Problem requirements
Locate, in the data below, the line that contains "5.3 Notification and" and the line that contains "developments represented 7%"; reproduce exactly those two lines and every line between them, nothing more.
-*-
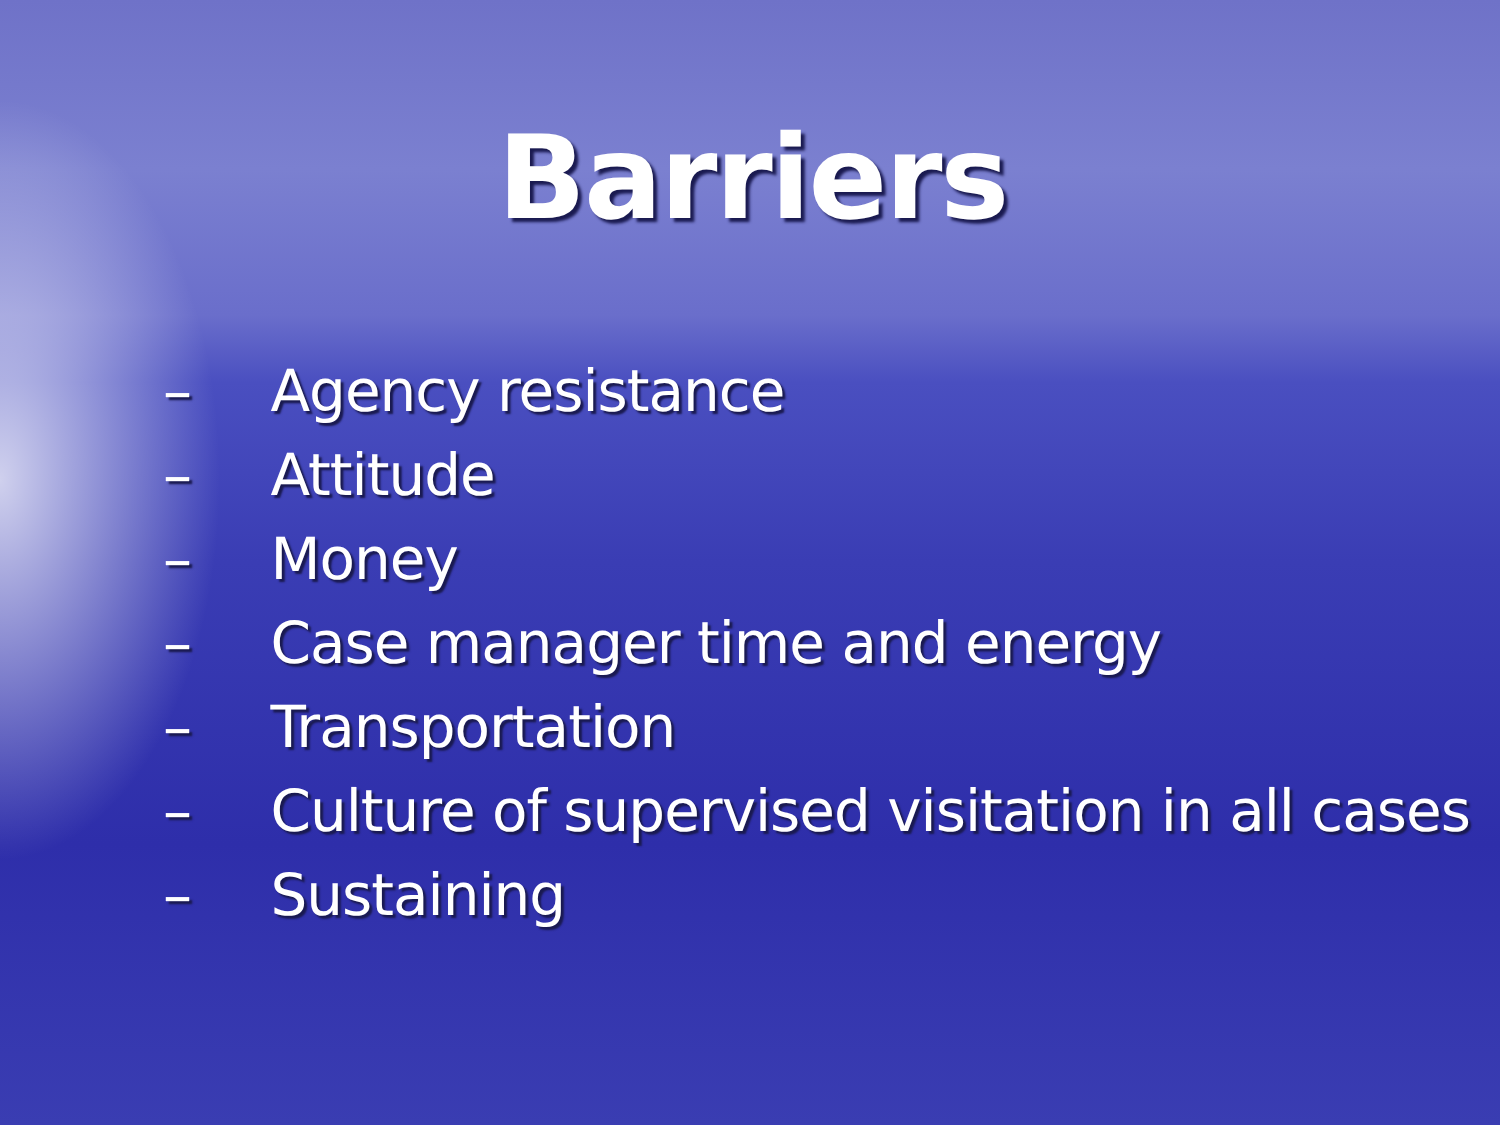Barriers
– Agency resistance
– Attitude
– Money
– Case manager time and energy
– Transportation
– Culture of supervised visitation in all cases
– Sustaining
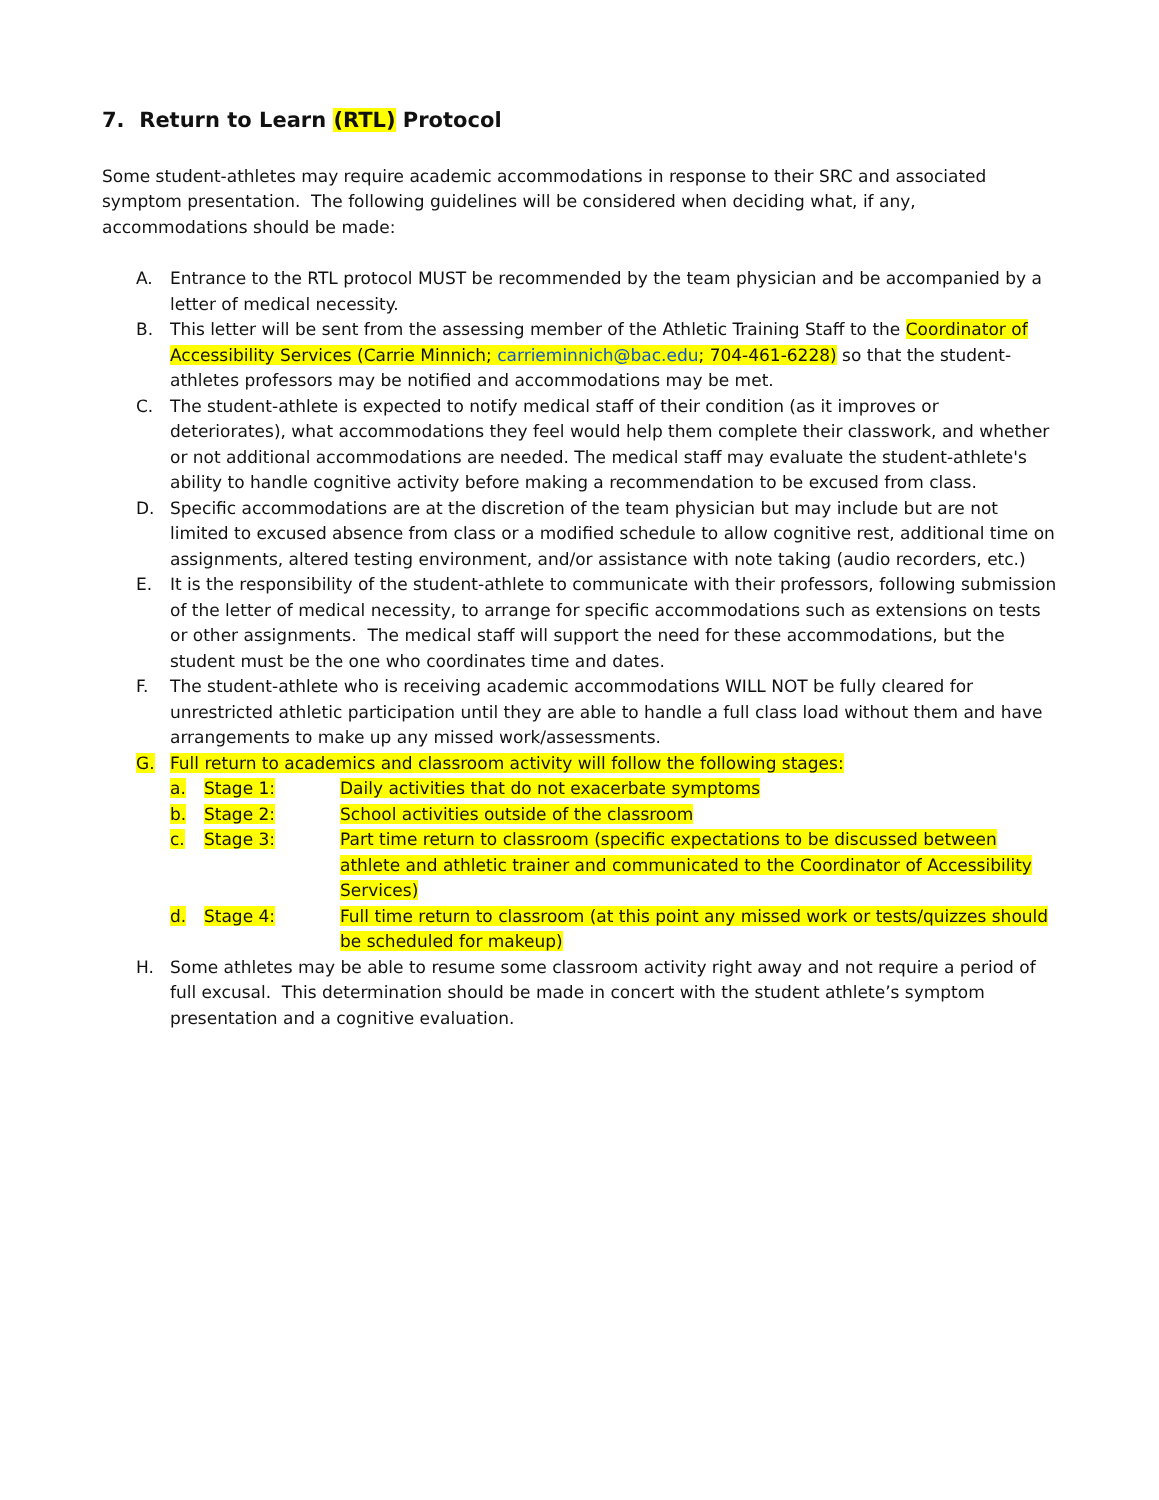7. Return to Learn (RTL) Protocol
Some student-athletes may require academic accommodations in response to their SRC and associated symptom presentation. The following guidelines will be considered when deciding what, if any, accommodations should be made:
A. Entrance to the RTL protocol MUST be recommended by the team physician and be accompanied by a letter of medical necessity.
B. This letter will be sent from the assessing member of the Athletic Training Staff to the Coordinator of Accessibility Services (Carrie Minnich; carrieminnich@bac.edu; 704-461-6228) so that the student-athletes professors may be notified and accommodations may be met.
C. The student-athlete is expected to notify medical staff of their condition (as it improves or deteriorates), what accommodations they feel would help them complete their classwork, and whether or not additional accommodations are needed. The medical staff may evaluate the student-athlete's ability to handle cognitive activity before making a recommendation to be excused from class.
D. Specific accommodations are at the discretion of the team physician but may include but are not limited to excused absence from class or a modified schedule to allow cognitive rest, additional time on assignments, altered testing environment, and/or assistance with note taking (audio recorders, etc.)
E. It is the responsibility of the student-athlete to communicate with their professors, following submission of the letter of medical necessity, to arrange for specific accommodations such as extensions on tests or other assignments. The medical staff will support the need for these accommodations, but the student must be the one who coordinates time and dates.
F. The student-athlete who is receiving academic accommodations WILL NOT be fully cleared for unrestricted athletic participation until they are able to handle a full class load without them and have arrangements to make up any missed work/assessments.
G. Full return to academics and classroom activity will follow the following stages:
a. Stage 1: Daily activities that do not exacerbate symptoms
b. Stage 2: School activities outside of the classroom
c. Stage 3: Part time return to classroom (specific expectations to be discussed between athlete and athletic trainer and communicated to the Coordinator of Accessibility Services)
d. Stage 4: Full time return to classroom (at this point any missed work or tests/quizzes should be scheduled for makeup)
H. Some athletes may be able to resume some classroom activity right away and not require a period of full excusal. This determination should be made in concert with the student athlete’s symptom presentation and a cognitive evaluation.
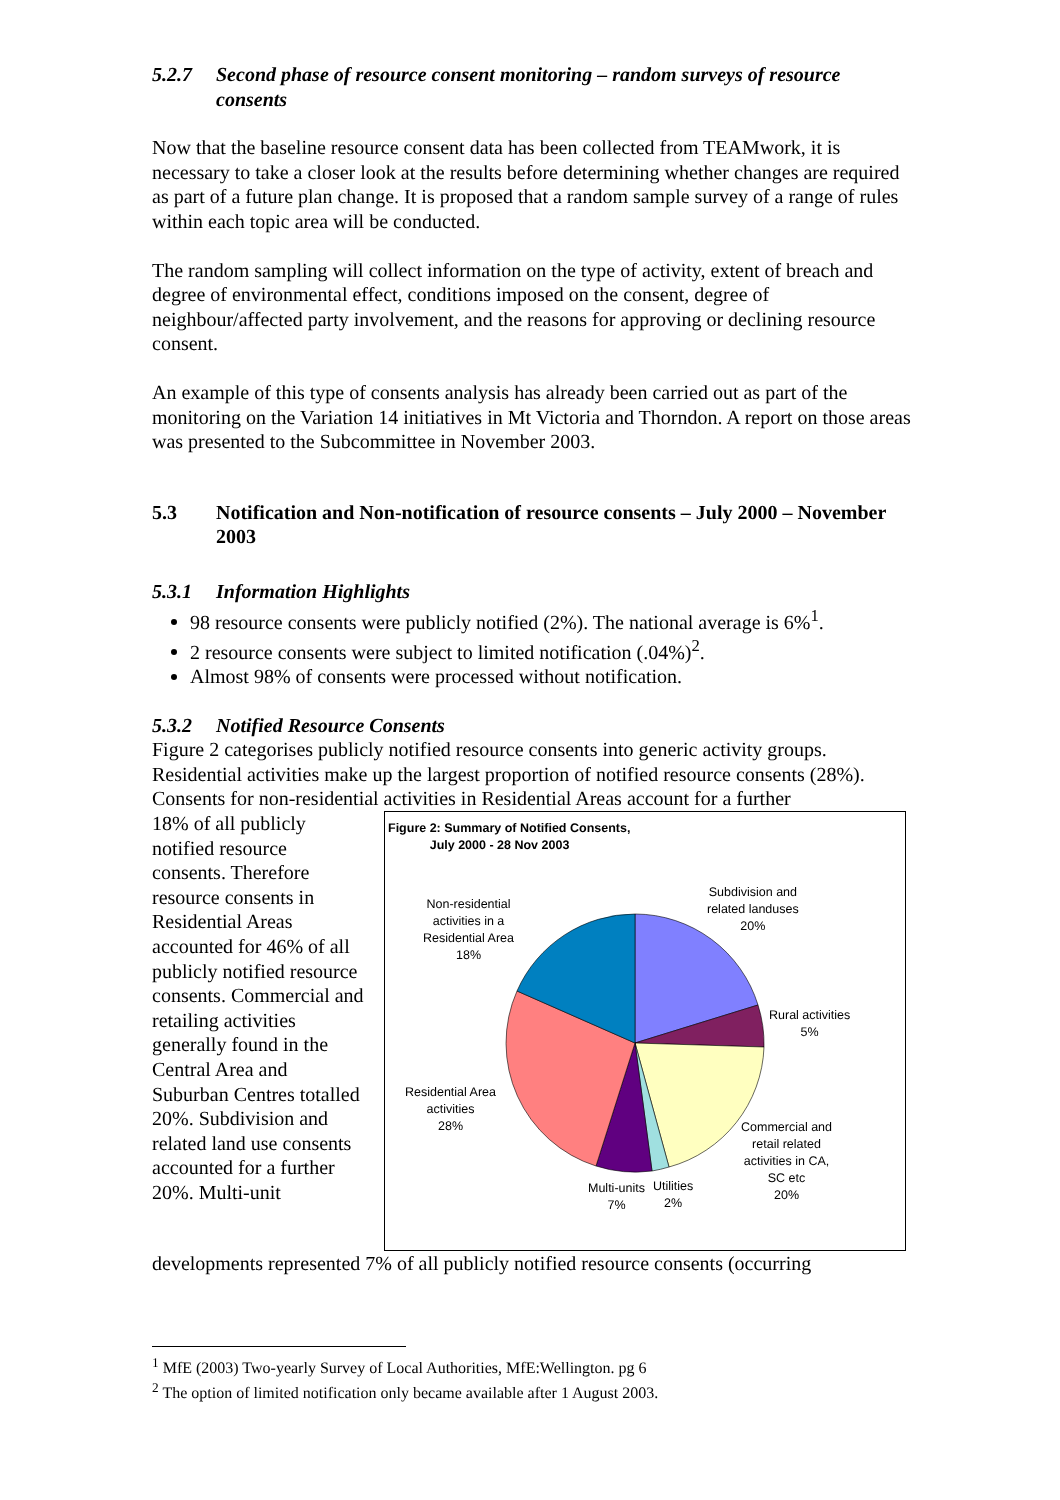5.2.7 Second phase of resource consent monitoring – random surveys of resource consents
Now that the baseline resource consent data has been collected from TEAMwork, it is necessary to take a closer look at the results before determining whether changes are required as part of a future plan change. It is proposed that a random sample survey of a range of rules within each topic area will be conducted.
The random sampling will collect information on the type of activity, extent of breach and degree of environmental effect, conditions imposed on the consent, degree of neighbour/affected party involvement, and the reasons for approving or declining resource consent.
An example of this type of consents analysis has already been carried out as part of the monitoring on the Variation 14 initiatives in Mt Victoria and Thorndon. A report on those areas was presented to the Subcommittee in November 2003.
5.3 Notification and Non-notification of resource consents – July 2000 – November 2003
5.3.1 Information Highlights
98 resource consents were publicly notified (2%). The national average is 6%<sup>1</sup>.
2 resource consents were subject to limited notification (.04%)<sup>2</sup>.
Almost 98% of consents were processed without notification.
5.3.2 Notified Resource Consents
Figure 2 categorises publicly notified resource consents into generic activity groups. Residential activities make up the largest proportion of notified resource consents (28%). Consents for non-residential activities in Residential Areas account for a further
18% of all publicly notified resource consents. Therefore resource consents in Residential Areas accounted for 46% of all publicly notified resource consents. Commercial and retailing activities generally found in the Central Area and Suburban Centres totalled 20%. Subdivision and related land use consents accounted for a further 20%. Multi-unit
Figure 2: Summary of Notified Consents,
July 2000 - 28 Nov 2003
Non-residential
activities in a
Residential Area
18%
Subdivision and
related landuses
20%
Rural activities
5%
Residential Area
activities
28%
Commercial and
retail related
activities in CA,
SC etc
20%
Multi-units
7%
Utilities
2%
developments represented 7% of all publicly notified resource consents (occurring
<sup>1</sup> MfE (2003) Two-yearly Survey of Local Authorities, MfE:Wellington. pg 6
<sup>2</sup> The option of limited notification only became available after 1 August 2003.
-*-
Final answer
5.3 Notification and Non-notification of resource consents – July 2000 – November 2003
5.3.1 Information Highlights
98 resource consents were publicly notified (2%). The national average is 6%<sup>1</sup>.
2 resource consents were subject to limited notification (.04%)<sup>2</sup>.
Almost 98% of consents were processed without notification.
5.3.2 Notified Resource Consents
Figure 2 categorises publicly notified resource consents into generic activity groups. Residential activities make up the largest proportion of notified resource consents (28%). Consents for non-residential activities in Residential Areas account for a further
18% of all publicly notified resource consents. Therefore resource consents in Residential Areas accounted for 46% of all publicly notified resource consents. Commercial and retailing activities generally found in the Central Area and Suburban Centres totalled 20%. Subdivision and related land use consents accounted for a further 20%. Multi-unit
Figure 2: Summary of Notified Consents,
July 2000 - 28 Nov 2003
Non-residential
activities in a
Residential Area
18%
Subdivision and
related landuses
20%
Rural activities
5%
Residential Area
activities
28%
Commercial and
retail related
activities in CA,
SC etc
20%
Multi-units
7%
Utilities
2%
developments represented 7% of all publicly notified resource consents (occurring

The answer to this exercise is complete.